Sweet Potato Vine - Saving The Tuber

I guess these tubers from the Sweet Potato Vine resemble a big rhizome ( like for an iris plant), but in this case I am using the term tuber.  My tuber is a fairly large one in my estimation. I can put something next to it to show perspective. There now. Here it is.

My Sweet Potato Vine Tuber

Storage over the winter will be in a bit of vermiculite. I just happen to have some of that, being a hypertufa maker and all. I always have that stuff in the garage or garden shed.  I am using an empty coffee container and filling it all up and over the top with this medium, keeping it in a cool place. I have a basement, so I will keep it there.

Buried in the vermiculite - My Sweet Potato Vine Tuber

Plans in Spring for the Sweet Potato Vine Tuber?

When I was a girl and worked in the garden with my Mom and Dad, I recall that we planted potatoes by cutting them up into pieces, making sure each piece had an “eye,” that little bump or dimple that will grow a new shoot and make a new plant.

The Eyes of the Sweet Potato Vine Tuber

I am planning to do the same with this tuber. It looks like there are a lot of eyes to be able to slice it up and have many plants. I will try it next spring and you will see the results. Hopefully that will work and I will have new shoots next spring and end up with several plants.

cracked lid for tuber

I poked some holes in the top of the coffee container so that it wouldn’t be sealed. Well, I tried to poke holes but it is cold and it cracked instead of punched. Let’s hope this tuber stays alive. I can’t wait to plant a bunch of different hanging baskets and trailers for “free.”

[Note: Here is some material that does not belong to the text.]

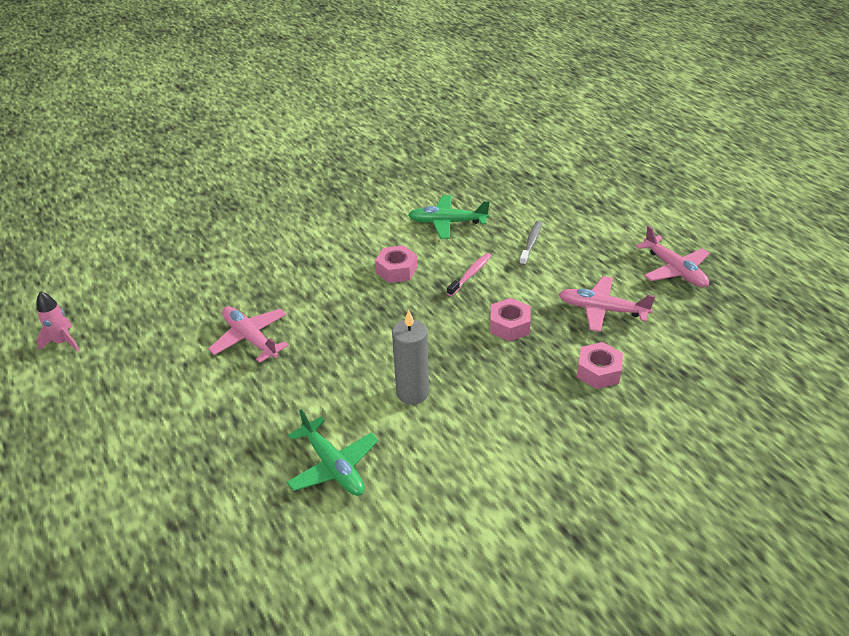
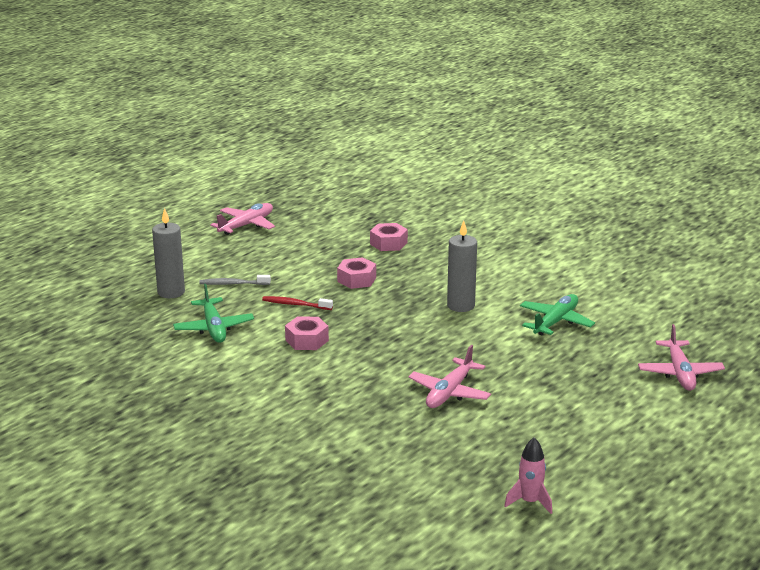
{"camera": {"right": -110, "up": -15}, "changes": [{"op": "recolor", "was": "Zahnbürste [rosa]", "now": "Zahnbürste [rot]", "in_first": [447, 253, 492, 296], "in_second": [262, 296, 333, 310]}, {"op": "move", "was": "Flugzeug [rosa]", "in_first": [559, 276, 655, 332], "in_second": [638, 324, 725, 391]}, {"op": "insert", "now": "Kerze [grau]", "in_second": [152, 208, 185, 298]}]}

At least that’s the plan. Wish me luck!


  1. Alicia Mackey says:

    I’m not sure how old your article/ blog is since I don’t see a date but in case it’s new I thought I’d share what I’ve learned on sweet potatoes. Your method described above to regrow by cutting the potato into pieces, in the dirt with eyes up is actually the method to grow regular potatoes. Sweet potatoes are regrown totally different and in a totally different plant family.. who knew!?! Not me until I failed then researched. In the spring, using your sweet potato you have lay it longway in a shallow pan of growing mix with only half of the potato in the soil. Keep the soil & potato damp/moist but not drowning and in a sunny window, if it’s early in spring or before or outside if the weather is warm enough. Your potato will start to grow shoots/stems called ships and lots of them over time. Once a ship/ shoot is about 3-4″ Tall, twist it off at it’s base where it’s growing out the potato. Then take that ship and place it in a glass with water for a few weeks until it has roots about 2-4″ long. At that point your ship is ready to be planted outside or in a container where it will grow lots of new sweet potatoes from its roots. Your original sweet potato will keep producing lot of ships, in which each ship is a new sweet potato plant. Therefore, your original sweet potato can produce about 100lbs of sweet potatoes from its babies- the ships. Given you have the space for that many plants. I wish you the best of luck!!

  2. Gale from North Providence says:

    I bought plants this year but took me forever to pot them.
    I found small tubes growing. I cut them off and planted them.
    so far I have 1 plant growing.
    Can’t wait to save my tubes for next year!
    Happy Planting

    1. Congrats on your new plants. And they should all grow next time too!

  3. Sue Heppe says:

    Hi Kim – I’ve saved my sweet potato vines for 3 or 4 years now by simply putting the entire pot (which includes geraniums and some other plant) in my basement over the winter. My basement is cold but not freezing. The entire pot goes outside as soon as it’s warm and within a few weeks everything is growing like weeds. Not sure if there is a way to post a picture but I’d be happy to share one with you.